それに応える余裕はない。何か言葉を返そうとしても言葉にならず、苦し気にせき込むことしかできなかった。
その様子を一瞥すると、
「だが、それももう終わりだ。君はよく粘った」
言うと、ジャニスティスは全身に力を籠める。
ひゅっ、と小さく息を吐くと、それだけで彼の雰囲気が一変する。
全身にのしかかる威圧感。一般人なら向けられるだけで死を連想するそれに、奥歯が砕けそうなほど食いしばってこらえる。

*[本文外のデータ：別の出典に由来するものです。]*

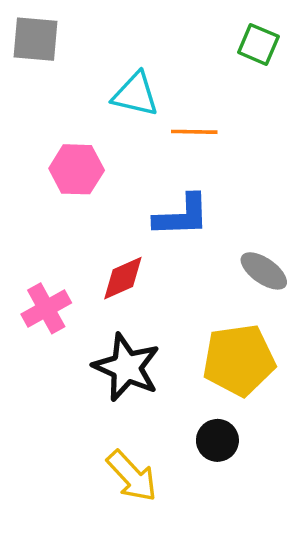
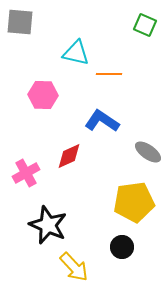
blue L-shape: (182, 216) -> (102, 121), turned -144
black star: (126, 367) -> (48, 225), moved

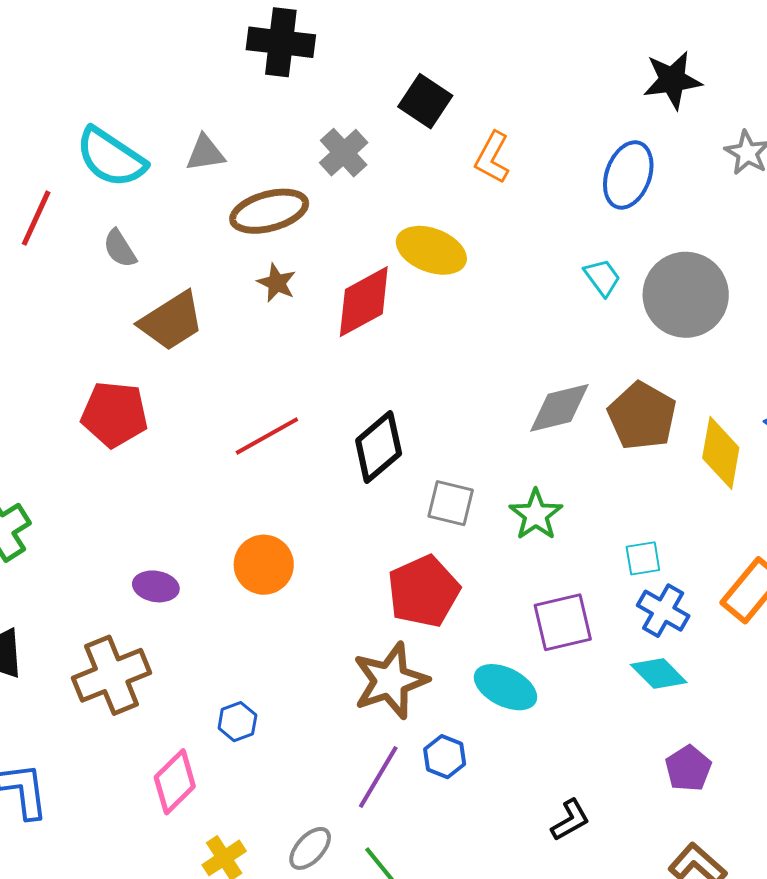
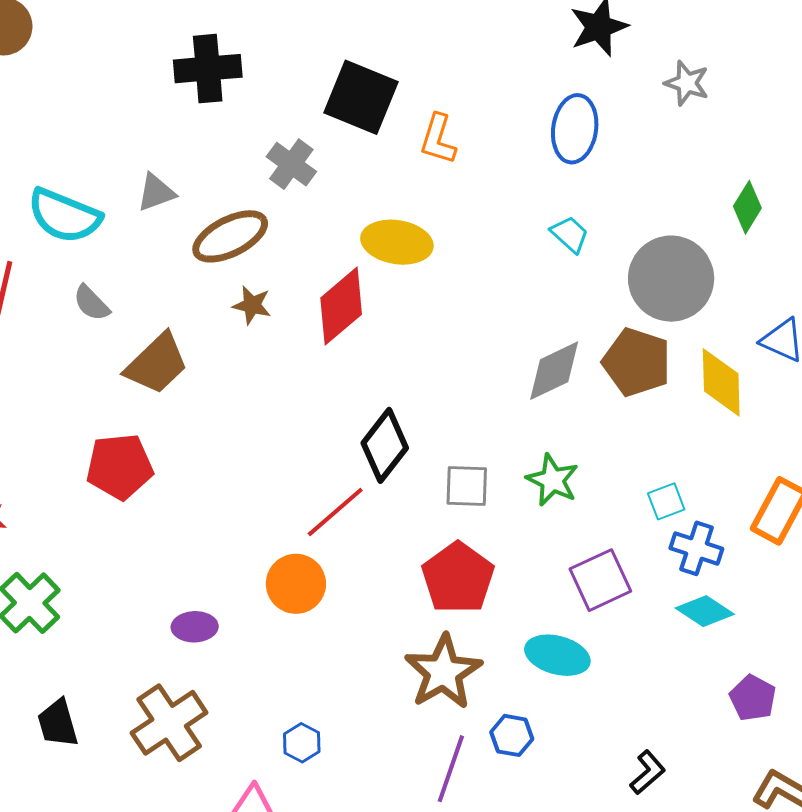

なんとかこらえられているのは、先日のスケアとの模擬戦でスケアに向けられた殺気が原因だった。あの時ほど生きた心地がしなかったことはない。
心臓を直接握りつぶされたような全身を蝕む倦怠感と不快感は、ユリウスをして生きることを手放しかけた。
しかし、あれがまだ加減されたものであることを知らない。
「眠れ。恨んでくれて構わない」
グッと全身を僅かに捻り、次の瞬間、地面を粉砕する勢いで肉薄する。
明らかに人知を超えた現象に目を瞠る。
それもほんの一瞬。すぐに応じようと腕を上げるが――
――腕が、上がらない……っ!
そこまで思い、眼前にはもう既に腕を振りかぶっている彼の姿が映り、喩え腕が動いたとしても間に合わないと嫌でも分かった。
「覚悟!」
「――貴様がな」
不意に聞こえた声。刹那、二人の間に割り込む影。遅れて、ジャニスティスの姿が掻き消える。
何が起きたのか、詳しいことはわからない。
残念ながら、ユリウスの目では何も見えなかった。だが、眼前に立つ見覚えのある後ろ姿と、西区の境界線付近に生じている砂煙でおおよそのところは察せられた。
簪で止めきれなかった金の髪がたなびく。
僅かの残心の後、構えを解いたスケアは肩越しにユリウスに振り返り、
「すまんな、遅参した」
申し訳なさそうに見えない顔でそう言った。